“The world does not revolve around you.” While most kids have heard this line from time to time-I can attest that my parents meant it. However they did not just mean being a whiney kid would not be tolerated. Included was the message each one of us is part of the community and it is both our honor and our obligation to care for those less fortunate than ourselves. In our home, tzedakah, meant, and still means, giving not just with dollars and cents but with hands and heart. For me, serving my community began and continued throughout my childhood as a member of the Girl Scouts as well as through my participation in multiple school-based groups including Helping Hands and SADD.
In the beginning of Girl Scouts, I enjoyed the projects and snacks, but as time went on, I realized that our activities were making a difference. For example, playing board games with the elderly each week made them smile-and gave them something to look forward to every Sunday.
As Girl Scouts progressed I completed both my Bronze and Silver Awards and am currently a candidate for the Gold Award. For the Bronze Award, I worked with my troop to beautify the local middle school’s courtyard, cleaning up what was already in the garden and planting more flowers around the school.
The Silver Award took on greater meaning as, I, along with three fellow troop members, created a healthy cookbook for the families at our local Ronald McDonald House. When we first began visiting the Ronald McDonald House we made sweet treats for the residents and their families to enjoy. However, we quickly realized that’s what many volunteers were making and the reality is they were not healthy choices for people who needed to focus on nutritious eating for their overall health. Our project morphed into fun fruit and vegetable creations. At the end of the program we turned this into a cookbook which we left for the families to enjoy and create their own healthy snacks.

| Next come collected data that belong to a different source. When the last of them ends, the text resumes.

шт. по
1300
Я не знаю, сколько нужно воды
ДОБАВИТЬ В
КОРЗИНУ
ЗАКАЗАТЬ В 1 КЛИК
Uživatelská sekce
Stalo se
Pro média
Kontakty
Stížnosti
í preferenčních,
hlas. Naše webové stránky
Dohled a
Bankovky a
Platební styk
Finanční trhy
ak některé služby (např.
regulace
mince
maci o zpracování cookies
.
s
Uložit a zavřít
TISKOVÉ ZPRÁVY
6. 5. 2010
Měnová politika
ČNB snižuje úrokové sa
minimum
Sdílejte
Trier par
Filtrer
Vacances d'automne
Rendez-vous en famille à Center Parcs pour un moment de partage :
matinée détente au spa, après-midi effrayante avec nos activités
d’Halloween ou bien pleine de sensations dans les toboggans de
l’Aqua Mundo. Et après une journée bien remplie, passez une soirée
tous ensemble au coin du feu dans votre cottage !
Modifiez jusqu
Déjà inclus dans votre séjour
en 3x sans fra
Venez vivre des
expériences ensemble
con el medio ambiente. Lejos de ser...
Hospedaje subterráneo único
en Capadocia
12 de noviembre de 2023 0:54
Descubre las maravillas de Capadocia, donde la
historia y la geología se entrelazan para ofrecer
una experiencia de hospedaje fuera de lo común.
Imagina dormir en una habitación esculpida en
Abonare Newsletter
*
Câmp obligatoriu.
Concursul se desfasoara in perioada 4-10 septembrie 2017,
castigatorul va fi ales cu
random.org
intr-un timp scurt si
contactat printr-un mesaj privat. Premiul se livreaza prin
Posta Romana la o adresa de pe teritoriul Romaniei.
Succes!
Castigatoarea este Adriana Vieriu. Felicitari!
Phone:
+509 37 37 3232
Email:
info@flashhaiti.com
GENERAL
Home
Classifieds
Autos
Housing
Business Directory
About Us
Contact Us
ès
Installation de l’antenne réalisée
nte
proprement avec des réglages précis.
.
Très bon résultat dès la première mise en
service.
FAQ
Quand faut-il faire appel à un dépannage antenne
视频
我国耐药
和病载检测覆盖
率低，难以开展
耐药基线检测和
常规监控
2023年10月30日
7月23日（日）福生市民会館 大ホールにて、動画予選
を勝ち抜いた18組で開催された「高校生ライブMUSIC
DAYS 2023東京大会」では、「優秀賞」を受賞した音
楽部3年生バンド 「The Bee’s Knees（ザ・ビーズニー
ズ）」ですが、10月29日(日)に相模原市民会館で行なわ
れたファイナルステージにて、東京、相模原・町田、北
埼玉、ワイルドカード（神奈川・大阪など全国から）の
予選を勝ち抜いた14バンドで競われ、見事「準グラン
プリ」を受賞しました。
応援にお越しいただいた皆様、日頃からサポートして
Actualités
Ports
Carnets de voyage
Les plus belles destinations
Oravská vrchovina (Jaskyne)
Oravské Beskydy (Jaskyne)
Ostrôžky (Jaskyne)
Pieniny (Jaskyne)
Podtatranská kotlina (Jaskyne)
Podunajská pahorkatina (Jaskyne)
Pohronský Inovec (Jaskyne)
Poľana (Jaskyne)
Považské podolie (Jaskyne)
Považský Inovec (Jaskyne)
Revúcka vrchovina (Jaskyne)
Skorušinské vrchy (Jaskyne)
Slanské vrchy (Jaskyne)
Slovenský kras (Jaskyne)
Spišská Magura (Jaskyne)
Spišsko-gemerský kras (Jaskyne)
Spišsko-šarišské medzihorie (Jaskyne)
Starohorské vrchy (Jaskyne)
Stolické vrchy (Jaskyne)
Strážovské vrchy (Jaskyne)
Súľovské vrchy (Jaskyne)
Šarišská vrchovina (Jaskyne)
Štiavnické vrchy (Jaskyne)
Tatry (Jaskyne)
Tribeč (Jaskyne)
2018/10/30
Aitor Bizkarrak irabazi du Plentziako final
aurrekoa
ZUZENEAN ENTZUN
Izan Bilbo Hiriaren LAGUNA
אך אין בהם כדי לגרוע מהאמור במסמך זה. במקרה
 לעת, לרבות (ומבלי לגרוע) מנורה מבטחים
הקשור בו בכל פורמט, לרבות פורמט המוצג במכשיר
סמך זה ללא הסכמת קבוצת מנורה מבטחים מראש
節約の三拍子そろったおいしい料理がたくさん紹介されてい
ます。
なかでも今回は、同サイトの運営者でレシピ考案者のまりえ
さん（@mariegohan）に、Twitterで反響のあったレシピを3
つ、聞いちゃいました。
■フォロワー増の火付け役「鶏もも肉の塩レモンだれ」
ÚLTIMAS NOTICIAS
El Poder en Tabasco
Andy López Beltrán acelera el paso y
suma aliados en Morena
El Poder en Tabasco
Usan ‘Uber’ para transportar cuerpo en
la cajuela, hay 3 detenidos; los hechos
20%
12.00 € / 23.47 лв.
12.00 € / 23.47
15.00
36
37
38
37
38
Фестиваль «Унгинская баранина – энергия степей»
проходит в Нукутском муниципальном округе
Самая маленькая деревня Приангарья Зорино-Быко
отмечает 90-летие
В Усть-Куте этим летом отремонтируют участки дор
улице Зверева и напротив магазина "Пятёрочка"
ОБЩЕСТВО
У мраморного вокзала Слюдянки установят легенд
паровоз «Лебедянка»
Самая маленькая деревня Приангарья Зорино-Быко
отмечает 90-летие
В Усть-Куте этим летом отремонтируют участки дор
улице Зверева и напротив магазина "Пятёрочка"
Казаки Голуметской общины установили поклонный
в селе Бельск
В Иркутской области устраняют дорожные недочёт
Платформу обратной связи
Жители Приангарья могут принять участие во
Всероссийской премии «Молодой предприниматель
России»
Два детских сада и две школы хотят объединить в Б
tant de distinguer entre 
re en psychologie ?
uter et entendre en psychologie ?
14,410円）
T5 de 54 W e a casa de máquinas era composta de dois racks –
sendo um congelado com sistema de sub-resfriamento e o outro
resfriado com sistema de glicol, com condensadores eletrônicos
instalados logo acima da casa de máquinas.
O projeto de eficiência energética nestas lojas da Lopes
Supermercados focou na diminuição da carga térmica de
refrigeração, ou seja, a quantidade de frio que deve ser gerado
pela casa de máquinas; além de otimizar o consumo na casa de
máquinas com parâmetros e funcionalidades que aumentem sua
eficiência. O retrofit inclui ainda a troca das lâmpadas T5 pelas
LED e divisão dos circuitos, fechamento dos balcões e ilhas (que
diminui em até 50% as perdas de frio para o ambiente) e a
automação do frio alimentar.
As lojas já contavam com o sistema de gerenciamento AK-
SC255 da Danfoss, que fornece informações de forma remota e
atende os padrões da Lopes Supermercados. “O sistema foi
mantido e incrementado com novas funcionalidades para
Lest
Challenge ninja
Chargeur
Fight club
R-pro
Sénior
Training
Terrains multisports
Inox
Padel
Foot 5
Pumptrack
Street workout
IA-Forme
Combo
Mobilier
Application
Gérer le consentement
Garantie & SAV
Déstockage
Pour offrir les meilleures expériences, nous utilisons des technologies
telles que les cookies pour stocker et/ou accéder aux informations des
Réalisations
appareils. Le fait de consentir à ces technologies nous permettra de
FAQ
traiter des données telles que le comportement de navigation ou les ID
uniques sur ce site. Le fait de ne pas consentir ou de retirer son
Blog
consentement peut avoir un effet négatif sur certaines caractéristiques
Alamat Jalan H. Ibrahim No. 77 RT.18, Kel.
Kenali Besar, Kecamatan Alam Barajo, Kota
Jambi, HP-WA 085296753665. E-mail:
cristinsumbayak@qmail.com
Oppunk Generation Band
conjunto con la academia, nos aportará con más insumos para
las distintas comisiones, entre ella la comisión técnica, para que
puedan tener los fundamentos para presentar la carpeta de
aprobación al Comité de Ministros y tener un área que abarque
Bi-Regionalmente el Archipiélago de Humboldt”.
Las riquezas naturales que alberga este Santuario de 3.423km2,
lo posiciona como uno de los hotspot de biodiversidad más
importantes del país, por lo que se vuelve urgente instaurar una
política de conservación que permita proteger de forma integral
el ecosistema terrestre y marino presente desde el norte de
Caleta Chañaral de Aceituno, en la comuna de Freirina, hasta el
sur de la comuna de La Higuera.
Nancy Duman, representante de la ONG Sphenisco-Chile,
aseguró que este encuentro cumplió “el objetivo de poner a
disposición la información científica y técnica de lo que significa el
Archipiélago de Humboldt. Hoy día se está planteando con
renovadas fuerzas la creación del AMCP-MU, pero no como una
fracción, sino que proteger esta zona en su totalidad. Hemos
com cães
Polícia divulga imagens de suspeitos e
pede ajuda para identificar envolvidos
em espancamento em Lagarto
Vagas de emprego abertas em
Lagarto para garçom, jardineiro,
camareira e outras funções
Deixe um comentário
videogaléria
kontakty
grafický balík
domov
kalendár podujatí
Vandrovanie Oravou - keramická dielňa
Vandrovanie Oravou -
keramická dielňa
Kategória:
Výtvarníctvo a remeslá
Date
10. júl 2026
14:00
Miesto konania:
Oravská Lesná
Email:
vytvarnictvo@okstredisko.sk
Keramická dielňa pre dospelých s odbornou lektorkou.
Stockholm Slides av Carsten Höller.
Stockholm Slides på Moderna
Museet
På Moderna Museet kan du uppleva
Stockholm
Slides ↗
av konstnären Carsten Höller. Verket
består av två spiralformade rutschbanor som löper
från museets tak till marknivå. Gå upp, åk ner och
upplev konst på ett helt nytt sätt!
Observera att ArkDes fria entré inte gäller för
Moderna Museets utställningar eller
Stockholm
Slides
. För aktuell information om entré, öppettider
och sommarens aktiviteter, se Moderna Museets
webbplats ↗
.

My passion for serving the community runs deep. My parents may have made clear from the beginning that giving back was a family priority, but they did not just say it, they both live it. Every day my father contributes his time and energy to serving our local Jewish Community Center and is its current Board President. Not once have I seen him turn down a request for help from this organization nor the many others in which he is involved. My mother, similarly, contributes not only to our community-based educational and religious organizations, but she has stood by my side as my Girl Scout leader since I was just a Brownie. It is with their teachings and their strength to guide me that I look forward to continuing to help those around me-now and in the future. I know the world does not revolve around me-but I hope to make the days and lives of those I can reach spin with just a little more strength and a little more joy. In our home, giving back is known as “tikkun olam,” or “world repair.” I feel that through my volunteer work I have only just begun my share of tikkun olam. Through my continuous actions , I plan to help repair the world, even just a little bit.